Toronto mayor maps out issues for housing meeting

TORONTO — Mayor John Tory says he plans to discuss Toronto’s lagging rental supply, a vacant property tax and the lack of real estate data when he meets Tuesday with the federal and Ontario finance ministers to consider solutions to the city’s dwindling housing affordability.

The meeting marks the first time that Tory, federal Finance Minister Bill Morneau and provincial Finance Minister Charles Sousa will meet in-person to discuss the issue.

“Probably one of the most important things we can do is stay in touch with each other on something that is as volatile and complicated as this issue,” Tory said in an interview Monday.

“You don’t want to cause undue upset in a marketplace, notwithstanding the deep concern people have about the affordability of housing.”

BMO chief economist Douglas Porter said he doesn’t expect any particular measures will be announced following the meeting, adding that any changes are more likely to be unveiled as part of the provincial budget next week.

For weeks, the accelerating pace of real estate prices in Canada’s largest city have alarmed and perplexed policy-makers.

The average price of a detached house in the Greater Toronto Area hit $1.21 million last month, climbing 33.4 per cent from a year ago, according to the latest data from the Toronto Real Estate Board.

The repercussions have been felt further afield, with price hikes spilling over into municipalities such as Hamilton, Barrie and St. Catharines as buyers find themselves priced out of Toronto.

Sousa is expected to address the issue in his budget. A number of measures have been floated as potential solutions, including taxing speculators and foreign buyers.

Last week, the head of the Bank of Canada warned of growing speculation in the Toronto housing market and said a correction there could reverberate in other parts of the country.

Governor Stephen Poloz said the roughly 30 per cent increase in Toronto prices had “divorced” itself from economic fundamentals, cautioning that any market rising at such a pace is vulnerable to a correction.

A sizable real estate correction in a market with as much weight as Toronto could affect people’s expectations well beyond the city limits, he added.

Tory said he has had meetings with numerous housing experts and they all seem to have contradictory views about what to do. But one thing they see eye-to-eye on is evidence of speculation, he said.

“There’s fairly widespread agreement that there’s an element of speculation that’s found its way in to this marketplace,” said Tory, though he added that expert opinions differ on what is causing it and what should be done to address it.

In a letter to Sousa and Tory earlier this month, Morneau wrote that he convened the meeting to give them an opportunity to discuss ways to make housing in the Greater Toronto Area affordable and accessible over the long term.

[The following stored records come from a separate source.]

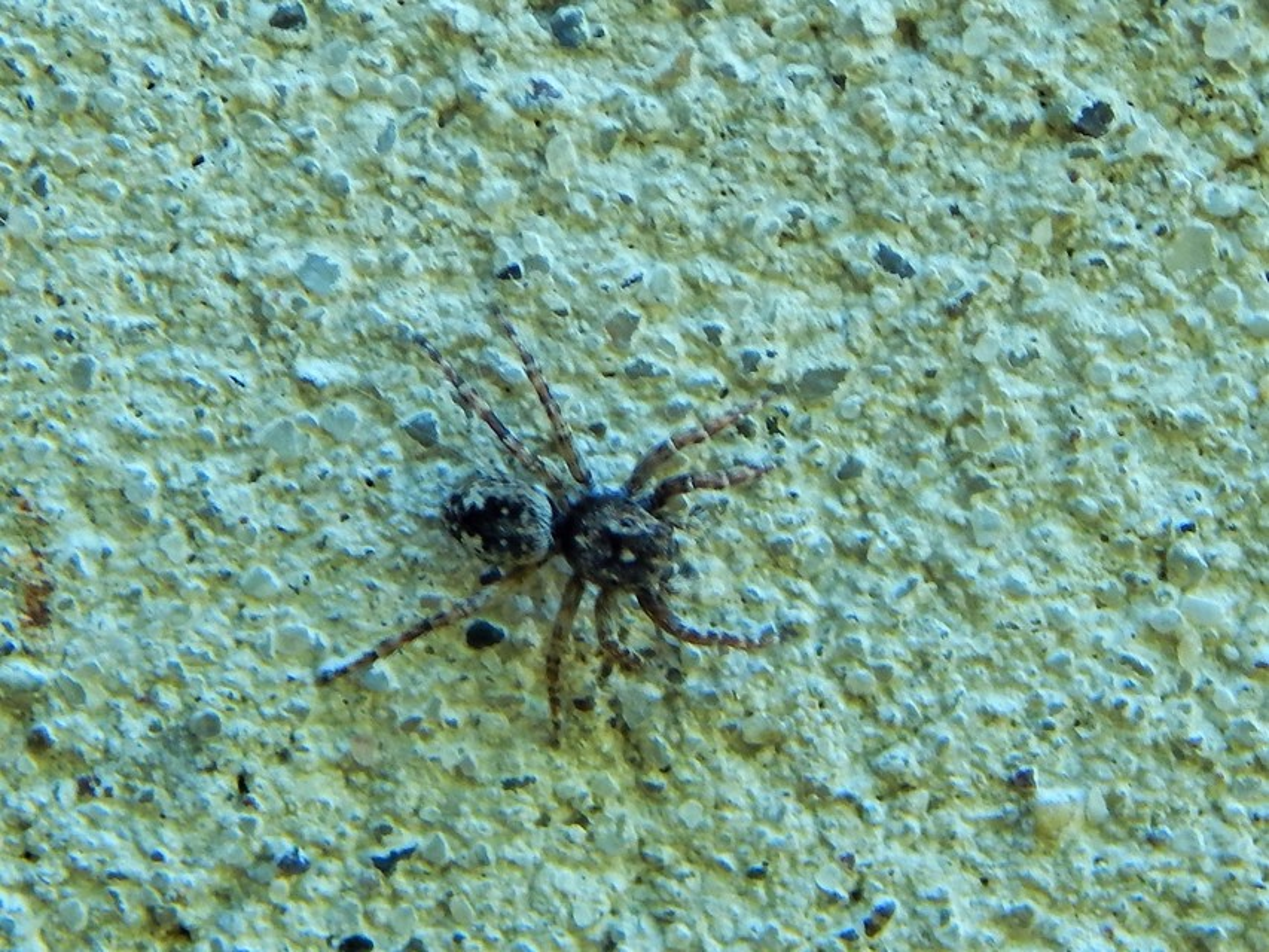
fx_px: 3410
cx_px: 634
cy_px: 476
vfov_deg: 15.9
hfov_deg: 21.1
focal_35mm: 93
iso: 125
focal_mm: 16.6
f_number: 4.4
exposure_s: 1/30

Morneau’s office made the invitations to Sousa and Tory public, but if any new concrete measures arrive in the coming weeks, it will likely be up to Ontario and Toronto to do the heavy lifting.

Since taking office in late 2015, the federal government has twice taken steps in an effort to cool scorching housing markets, especially Toronto and Vancouver.

The federal changes have included a new requirement for 10 per cent minimum down payments on homes over $500,000 and stress tests on all insured mortgages to determine whether a borrower could still make payments if interest rates rise or their incomes decline.

Ottawa has also launched consultations on a policy that could see banks shoulder more of the risk for mortgage defaults.

But there’s concern that expansion of blunt federal tools that have cross-Canada reach could hurt less-worrisome markets.

For now, Morneau, a Toronto MP, is expected to keep the federal powder dry and proceed in the role of collaborator.

Spokespeople for both Morneau and Sousa said they expect the discussion to be productive and look forward to exchanging ideas.